Yes, I think you're right - the fam15 sog says 3 prefix bytes are the max to avoid a decode stall, so 11 bytes should be the limit, but going to just 10 bytes is probably OK. Sorry I was going off a comment in PR22965 without rechecking.

We could maybe go to 11 instead of 10. But Intel documentation only lists out to 9 bytes. And the current 10-15 byte sequences we do are different than the 10-15 byte sequences in AMD's manual. We use a CS prefix that's not mentioned in the optimization manuals. The CS prefix does appear in the binutils 10 byte sequence. I believe binutils stops at 10 bytes for all CPUs.

If we're limiting the 11-15 byte options to the AMD targets, I think it'd be better to follow their recommendations (which luckily are the same in both the 16h and 17h sogs).

I feel guilty for asking for this change as it looks like the max nop length change should be part of a separate patch as it might have performance effects that need reviewing.

@andreadb @pcordes do you have any suggestions?

Should I go back to my first patch that just does the plumbing for now?

Should I go back to my first patch that just does the plumbing for now?

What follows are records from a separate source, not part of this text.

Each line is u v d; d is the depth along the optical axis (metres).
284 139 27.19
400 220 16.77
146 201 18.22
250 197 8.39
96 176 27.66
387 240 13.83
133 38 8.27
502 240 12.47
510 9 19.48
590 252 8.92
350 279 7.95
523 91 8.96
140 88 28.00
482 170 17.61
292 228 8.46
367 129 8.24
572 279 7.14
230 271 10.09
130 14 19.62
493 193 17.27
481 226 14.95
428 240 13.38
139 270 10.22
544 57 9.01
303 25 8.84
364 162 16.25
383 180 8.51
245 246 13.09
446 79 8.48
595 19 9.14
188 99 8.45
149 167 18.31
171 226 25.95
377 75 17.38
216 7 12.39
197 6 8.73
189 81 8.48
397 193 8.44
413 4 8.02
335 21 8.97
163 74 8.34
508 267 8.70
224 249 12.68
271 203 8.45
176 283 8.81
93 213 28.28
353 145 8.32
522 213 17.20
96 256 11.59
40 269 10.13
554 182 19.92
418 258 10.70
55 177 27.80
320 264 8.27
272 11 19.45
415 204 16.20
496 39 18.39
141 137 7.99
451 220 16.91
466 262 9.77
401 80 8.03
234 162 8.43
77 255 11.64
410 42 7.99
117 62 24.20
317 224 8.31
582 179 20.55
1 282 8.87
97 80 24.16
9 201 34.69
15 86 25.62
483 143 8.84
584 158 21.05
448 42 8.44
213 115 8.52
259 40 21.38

Yes please, and split off the NOP length changes to a seperate patch to allow for regression tests. That way I think this patch should have no effect on codegen and is just a cleanup?

Revert back to previous version of the patch which should be NFC

RKSimon accepted this revision.Jan 10 2018, 12:34 PM

LGTM - thanks.

This revision is now accepted and ready to land.Jan 10 2018, 12:34 PM
This revision was automatically updated to reflect the committed changes.